→ EXERCISE: Turn the lines below into a JSON list of strings, one string per line, and leave out any blank lines.

→ TASK DATA:
>>>>>

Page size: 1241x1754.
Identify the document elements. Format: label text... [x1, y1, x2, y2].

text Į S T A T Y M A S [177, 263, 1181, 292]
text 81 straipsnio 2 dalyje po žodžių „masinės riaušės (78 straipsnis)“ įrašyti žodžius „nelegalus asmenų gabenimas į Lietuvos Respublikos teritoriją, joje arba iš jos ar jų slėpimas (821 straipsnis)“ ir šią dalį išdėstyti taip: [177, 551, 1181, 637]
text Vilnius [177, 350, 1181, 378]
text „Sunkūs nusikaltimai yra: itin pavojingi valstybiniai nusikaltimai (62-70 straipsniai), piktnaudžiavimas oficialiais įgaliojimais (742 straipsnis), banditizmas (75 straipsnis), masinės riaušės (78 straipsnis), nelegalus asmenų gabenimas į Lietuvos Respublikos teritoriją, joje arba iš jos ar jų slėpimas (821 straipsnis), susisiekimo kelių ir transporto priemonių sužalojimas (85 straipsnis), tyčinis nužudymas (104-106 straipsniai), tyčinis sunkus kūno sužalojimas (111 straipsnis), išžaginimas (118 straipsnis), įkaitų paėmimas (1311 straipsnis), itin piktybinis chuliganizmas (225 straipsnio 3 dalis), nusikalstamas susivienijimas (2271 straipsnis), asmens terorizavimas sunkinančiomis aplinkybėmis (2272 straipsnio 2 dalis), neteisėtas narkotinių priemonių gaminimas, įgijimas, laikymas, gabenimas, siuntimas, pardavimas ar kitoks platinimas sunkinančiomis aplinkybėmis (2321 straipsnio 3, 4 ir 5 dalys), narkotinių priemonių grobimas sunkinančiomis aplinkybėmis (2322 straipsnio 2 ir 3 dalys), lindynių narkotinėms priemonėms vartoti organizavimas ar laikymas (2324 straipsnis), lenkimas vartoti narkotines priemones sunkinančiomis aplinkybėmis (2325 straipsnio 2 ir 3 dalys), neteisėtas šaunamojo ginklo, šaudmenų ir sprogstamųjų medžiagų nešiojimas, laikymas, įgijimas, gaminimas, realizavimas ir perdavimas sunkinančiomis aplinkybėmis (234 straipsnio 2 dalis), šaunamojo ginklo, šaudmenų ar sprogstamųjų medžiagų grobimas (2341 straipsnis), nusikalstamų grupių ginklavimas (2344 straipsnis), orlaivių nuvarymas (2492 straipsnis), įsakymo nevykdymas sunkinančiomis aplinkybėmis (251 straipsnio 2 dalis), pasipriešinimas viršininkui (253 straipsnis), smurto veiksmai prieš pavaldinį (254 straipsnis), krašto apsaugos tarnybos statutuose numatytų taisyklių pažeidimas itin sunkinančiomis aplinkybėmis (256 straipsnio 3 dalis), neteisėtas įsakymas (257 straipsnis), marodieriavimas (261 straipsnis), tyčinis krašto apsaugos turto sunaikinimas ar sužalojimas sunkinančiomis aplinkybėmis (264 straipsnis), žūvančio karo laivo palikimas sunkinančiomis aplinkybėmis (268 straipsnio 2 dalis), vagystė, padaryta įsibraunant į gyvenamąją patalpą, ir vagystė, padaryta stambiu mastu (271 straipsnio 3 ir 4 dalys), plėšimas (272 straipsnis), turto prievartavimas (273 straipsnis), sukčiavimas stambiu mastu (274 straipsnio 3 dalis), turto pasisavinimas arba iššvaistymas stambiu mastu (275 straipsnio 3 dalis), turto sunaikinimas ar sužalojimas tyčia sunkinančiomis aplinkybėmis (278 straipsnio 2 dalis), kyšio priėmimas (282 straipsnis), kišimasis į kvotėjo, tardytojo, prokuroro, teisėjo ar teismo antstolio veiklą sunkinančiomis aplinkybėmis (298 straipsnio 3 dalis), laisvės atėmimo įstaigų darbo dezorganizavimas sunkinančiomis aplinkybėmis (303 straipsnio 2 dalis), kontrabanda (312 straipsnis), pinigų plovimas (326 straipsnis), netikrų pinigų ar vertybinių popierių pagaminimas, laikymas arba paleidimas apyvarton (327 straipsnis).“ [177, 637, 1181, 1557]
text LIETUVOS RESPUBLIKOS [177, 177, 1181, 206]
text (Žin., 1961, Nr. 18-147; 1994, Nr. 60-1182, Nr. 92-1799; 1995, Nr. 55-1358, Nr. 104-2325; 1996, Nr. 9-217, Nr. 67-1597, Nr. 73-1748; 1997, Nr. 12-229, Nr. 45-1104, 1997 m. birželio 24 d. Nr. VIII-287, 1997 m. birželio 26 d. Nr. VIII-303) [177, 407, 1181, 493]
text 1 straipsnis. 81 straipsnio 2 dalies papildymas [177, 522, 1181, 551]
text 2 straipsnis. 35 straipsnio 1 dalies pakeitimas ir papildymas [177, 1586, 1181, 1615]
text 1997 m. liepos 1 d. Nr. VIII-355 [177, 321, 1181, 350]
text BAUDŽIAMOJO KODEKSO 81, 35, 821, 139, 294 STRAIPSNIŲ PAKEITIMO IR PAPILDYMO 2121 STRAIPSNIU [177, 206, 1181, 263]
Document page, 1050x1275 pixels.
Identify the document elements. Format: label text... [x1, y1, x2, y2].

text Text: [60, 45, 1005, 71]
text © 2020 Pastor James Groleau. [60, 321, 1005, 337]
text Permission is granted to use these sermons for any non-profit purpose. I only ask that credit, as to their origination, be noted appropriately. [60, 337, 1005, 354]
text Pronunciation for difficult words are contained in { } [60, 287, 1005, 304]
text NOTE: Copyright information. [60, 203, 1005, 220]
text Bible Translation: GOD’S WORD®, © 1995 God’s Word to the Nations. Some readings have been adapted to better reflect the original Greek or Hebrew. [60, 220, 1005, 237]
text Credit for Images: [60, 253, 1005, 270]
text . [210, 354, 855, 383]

<<<<<

→ FULL ANSWER:
[
  "Page size: 1241x1754.",
  "Identify the document elements. Format: label text... [x1, y1, x2, y2].",
  "text Į S T A T Y M A S [177, 263, 1181, 292]",
  "text 81 straipsnio 2 dalyje po žodžių „masinės riaušės (78 straipsnis)“ įrašyti žodžius „nelegalus asmenų gabenimas į Lietuvos Respublikos teritoriją, joje arba iš jos ar jų slėpimas (821 straipsnis)“ ir šią dalį išdėstyti taip: [177, 551, 1181, 637]",
  "text Vilnius [177, 350, 1181, 378]",
  "text „Sunkūs nusikaltimai yra: itin pavojingi valstybiniai nusikaltimai (62-70 straipsniai), piktnaudžiavimas oficialiais įgaliojimais (742 straipsnis), banditizmas (75 straipsnis), masinės riaušės (78 straipsnis), nelegalus asmenų gabenimas į Lietuvos Respublikos teritoriją, joje arba iš jos ar jų slėpimas (821 straipsnis), susisiekimo kelių ir transporto priemonių sužalojimas (85 straipsnis), tyčinis nužudymas (104-106 straipsniai), tyčinis sunkus kūno sužalojimas (111 straipsnis), išžaginimas (118 straipsnis), įkaitų paėmimas (1311 straipsnis), itin piktybinis chuliganizmas (225 straipsnio 3 dalis), nusikalstamas susivienijimas (2271 straipsnis), asmens terorizavimas sunkinančiomis aplinkybėmis (2272 straipsnio 2 dalis), neteisėtas narkotinių priemonių gaminimas, įgijimas, laikymas, gabenimas, siuntimas, pardavimas ar kitoks platinimas sunkinančiomis aplinkybėmis (2321 straipsnio 3, 4 ir 5 dalys), narkotinių priemonių grobimas sunkinančiomis aplinkybėmis (2322 straipsnio 2 ir 3 dalys), lindynių narkotinėms priemonėms vartoti organizavimas ar laikymas (2324 straipsnis), lenkimas vartoti narkotines priemones sunkinančiomis aplinkybėmis (2325 straipsnio 2 ir 3 dalys), neteisėtas šaunamojo ginklo, šaudmenų ir sprogstamųjų medžiagų nešiojimas, laikymas, įgijimas, gaminimas, realizavimas ir perdavimas sunkinančiomis aplinkybėmis (234 straipsnio 2 dalis), šaunamojo ginklo, šaudmenų ar sprogstamųjų medžiagų grobimas (2341 straipsnis), nusikalstamų grupių ginklavimas (2344 straipsnis), orlaivių nuvarymas (2492 straipsnis), įsakymo nevykdymas sunkinančiomis aplinkybėmis (251 straipsnio 2 dalis), pasipriešinimas viršininkui (253 straipsnis), smurto veiksmai prieš pavaldinį (254 straipsnis), krašto apsaugos tarnybos statutuose numatytų taisyklių pažeidimas itin sunkinančiomis aplinkybėmis (256 straipsnio 3 dalis), neteisėtas įsakymas (257 straipsnis), marodieriavimas (261 straipsnis), tyčinis krašto apsaugos turto sunaikinimas ar sužalojimas sunkinančiomis aplinkybėmis (264 straipsnis), žūvančio karo laivo palikimas sunkinančiomis aplinkybėmis (268 straipsnio 2 dalis), vagystė, padaryta įsibraunant į gyvenamąją patalpą, ir vagystė, padaryta stambiu mastu (271 straipsnio 3 ir 4 dalys), plėšimas (272 straipsnis), turto prievartavimas (273 straipsnis), sukčiavimas stambiu mastu (274 straipsnio 3 dalis), turto pasisavinimas arba iššvaistymas stambiu mastu (275 straipsnio 3 dalis), turto sunaikinimas ar sužalojimas tyčia sunkinančiomis aplinkybėmis (278 straipsnio 2 dalis), kyšio priėmimas (282 straipsnis), kišimasis į kvotėjo, tardytojo, prokuroro, teisėjo ar teismo antstolio veiklą sunkinančiomis aplinkybėmis (298 straipsnio 3 dalis), laisvės atėmimo įstaigų darbo dezorganizavimas sunkinančiomis aplinkybėmis (303 straipsnio 2 dalis), kontrabanda (312 straipsnis), pinigų plovimas (326 straipsnis), netikrų pinigų ar vertybinių popierių pagaminimas, laikymas arba paleidimas apyvarton (327 straipsnis).“ [177, 637, 1181, 1557]",
  "text LIETUVOS RESPUBLIKOS [177, 177, 1181, 206]",
  "text (Žin., 1961, Nr. 18-147; 1994, Nr. 60-1182, Nr. 92-1799; 1995, Nr. 55-1358, Nr. 104-2325; 1996, Nr. 9-217, Nr. 67-1597, Nr. 73-1748; 1997, Nr. 12-229, Nr. 45-1104, 1997 m. birželio 24 d. Nr. VIII-287, 1997 m. birželio 26 d. Nr. VIII-303) [177, 407, 1181, 493]",
  "text 1 straipsnis. 81 straipsnio 2 dalies papildymas [177, 522, 1181, 551]",
  "text 2 straipsnis. 35 straipsnio 1 dalies pakeitimas ir papildymas [177, 1586, 1181, 1615]",
  "text 1997 m. liepos 1 d. Nr. VIII-355 [177, 321, 1181, 350]",
  "text BAUDŽIAMOJO KODEKSO 81, 35, 821, 139, 294 STRAIPSNIŲ PAKEITIMO IR PAPILDYMO 2121 STRAIPSNIU [177, 206, 1181, 263]",
  "Document page, 1050x1275 pixels.",
  "Identify the document elements. Format: label text... [x1, y1, x2, y2].",
  "text Text: [60, 45, 1005, 71]",
  "text © 2020 Pastor James Groleau. [60, 321, 1005, 337]",
  "text Permission is granted to use these sermons for any non-profit purpose. I only ask that credit, as to their origination, be noted appropriately. [60, 337, 1005, 354]",
  "text Pronunciation for difficult words are contained in { } [60, 287, 1005, 304]",
  "text NOTE: Copyright information. [60, 203, 1005, 220]",
  "text Bible Translation: GOD’S WORD®, © 1995 God’s Word to the Nations. Some readings have been adapted to better reflect the original Greek or Hebrew. [60, 220, 1005, 237]",
  "text Credit for Images: [60, 253, 1005, 270]",
  "text . [210, 354, 855, 383]"
]